Sergei Skripal spy-murder concoction — flying nukes would not be all that bad, would they?
© 2018 Peter Free
30 March 2018
Government lies — and the oligarchical profits and personal advancements that they generate
Briefly stroll with me. The point will quickly establish itself.
Most of the public is too young to remember the Gulf of Tonkin lie that escalated the Vietnam War.
That untruth paralleled Nazi falsities that pretended that Poland had attacked a radio station in Germany. What was called Operation Himmler justified Germany's invasion of Poland. Which, in turn, began World War II.
Similarly bold untruths have characterized American propaganda since Vietnam. Daniel McAdams, director of the Ron Paul Institute for Peace & Prosperity, made a representative observation in this regard just yesterday.
Addressing Western tale-telling about the Russian Federation's alleged responsibility for the attempted murder of former double agent Sergei Skripal in England, McAdams said:
We haven't seen the alleged victims of the poisoning. We haven't seen any evidence whatsoever.

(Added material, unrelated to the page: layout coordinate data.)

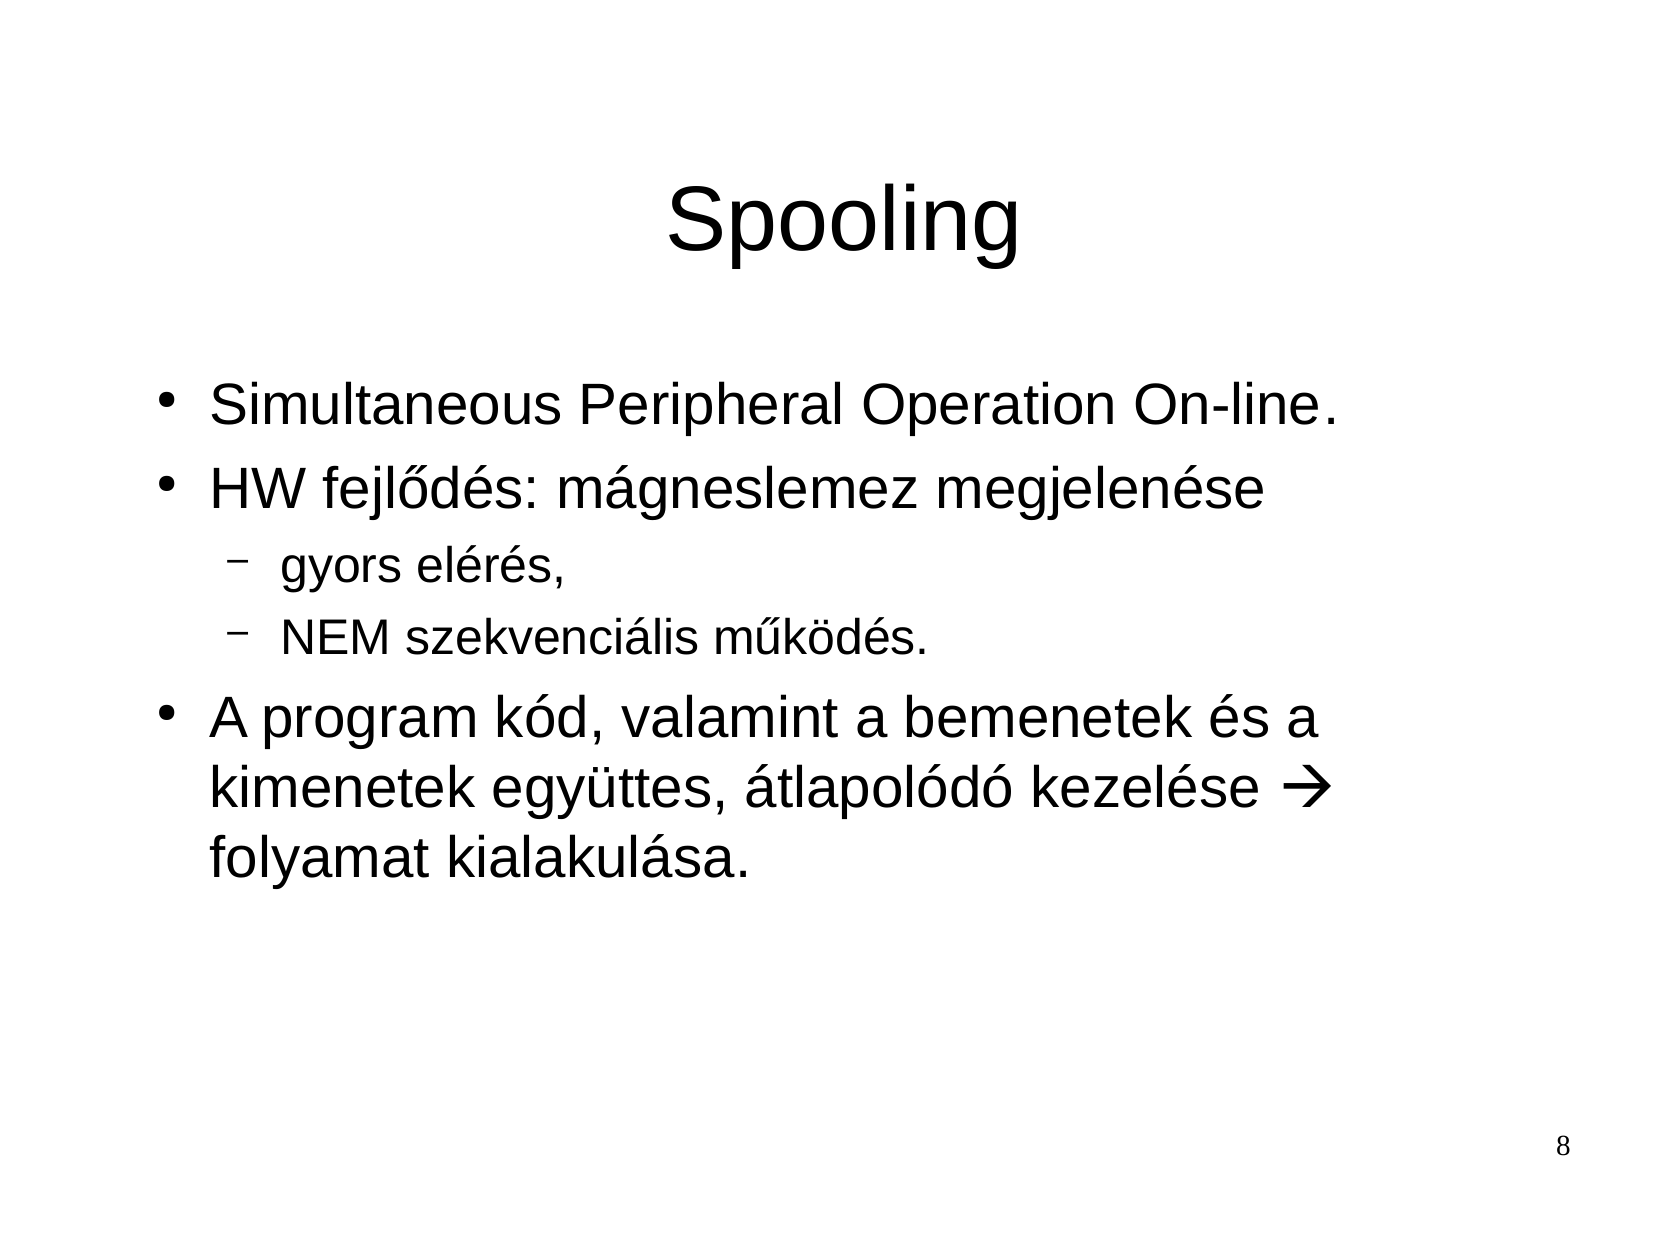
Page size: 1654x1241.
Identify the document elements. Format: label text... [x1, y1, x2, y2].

list Simultaneous Peripheral Operation On-line. HW fejlődés: mágneslemez megjelenése gyors elérés, NEM szekvenciális működés. A program kód, valamint a bemenetek és a kimenetek együttes, átlapolódó kezelése  folyamat kialakulása. [124, 358, 1530, 1103]
title Spooling [124, 110, 1530, 317]
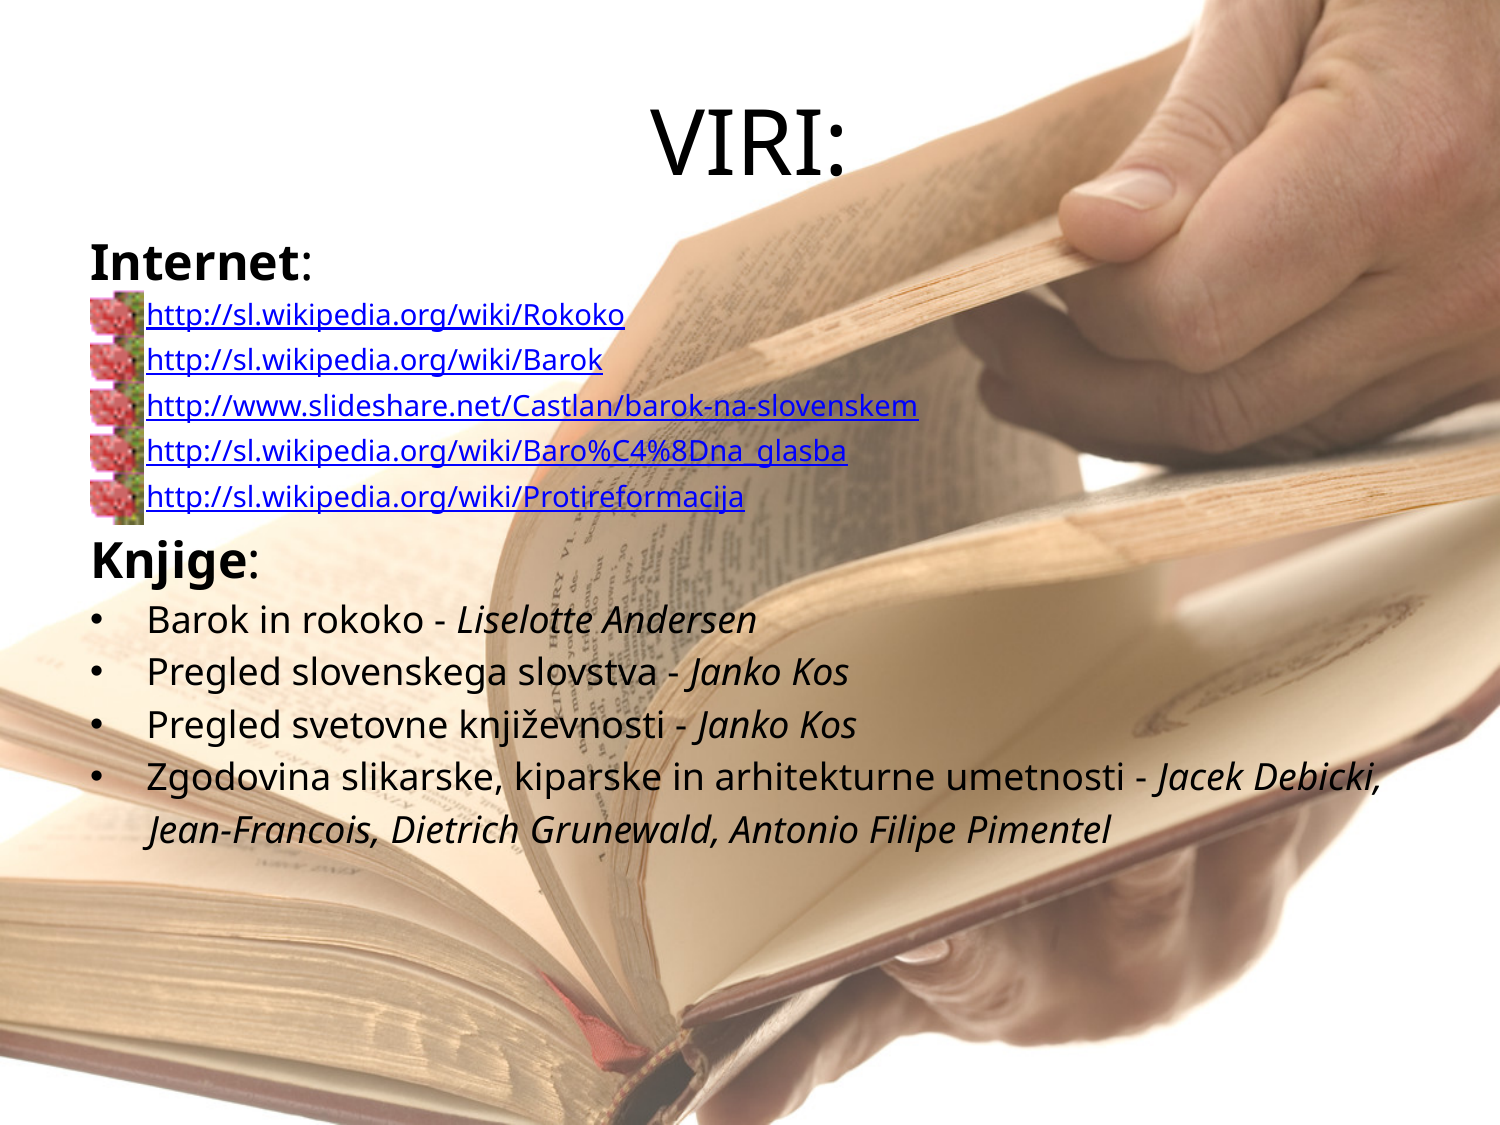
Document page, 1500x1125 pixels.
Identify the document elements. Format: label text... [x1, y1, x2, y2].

In fact the High Court in the UK contradicted what Prime Minister Theresa May said when she said she was certain that [Skripal and his daughter] were poisoned with a military grade nerve gas and certain that it was of the Novichok variety.
The Court itself in their investigation of the blood contradicted that.
What reason would Putin have for poisoning a has-been, washed up former double agent who was living out his retirement in the UK, having not only served his time in a Russian jail, but been sent to the UK by Russia?
The whole thing is that it doesn't make sense and it's not supposed to make sense.
So this is a well-coordinated attack, probably by the US and the UK.
[W]hat the media is doing is propagandizing the population in favor of the madman theory.
That's critical to do when you're trying to start aggression against a country. We had it with Gaddafi, we had it with Saddam Hussein, with Assad, with Kim Jong-un. 'These are madmen who are irrational. We cannot do business with them. We cannot make a deal with them. They do crazy things that make no sense.'
© 2018 Daniel McAdams, Russia's Mistake in Skripal Case Is Hoping to Deal With Honest Players, Russia Insider (29 March 2018) (excerpts)
What has a little surprised me . . .
. . . is how quickly many European nations (and their allies) climbed aboard this provocatively unproven nonsense. Diplomats being expelled all over the place. Unfounded claims of Russian dangerousness. And so forth.
It is as if we do not mind emulating how mistakenly both World Wars began.
The moral? — Insofar as generating deadly conflict remains Fat Cat profitable, we will keep enduring it
Indolent Western sheep are too sleepy — or too herbivorously thirsty for other people's blood (to craft a fractured metaphor) — to recognize what is going on.
Perhaps they will wake up, when it looks like nukes are going to fly. The possibility of actually losing one's own red stuff is always immensely alerting. Especially for critters that run in nitwitted, frequently hysterical flocks.
By then, history being witness, it will be too late.
On the bright side, I am certain that surviving American and European corporatists will find ways to market radioactive fleece.
What's good for the dollar (or the pound and euro) is (presumably) good for humanity.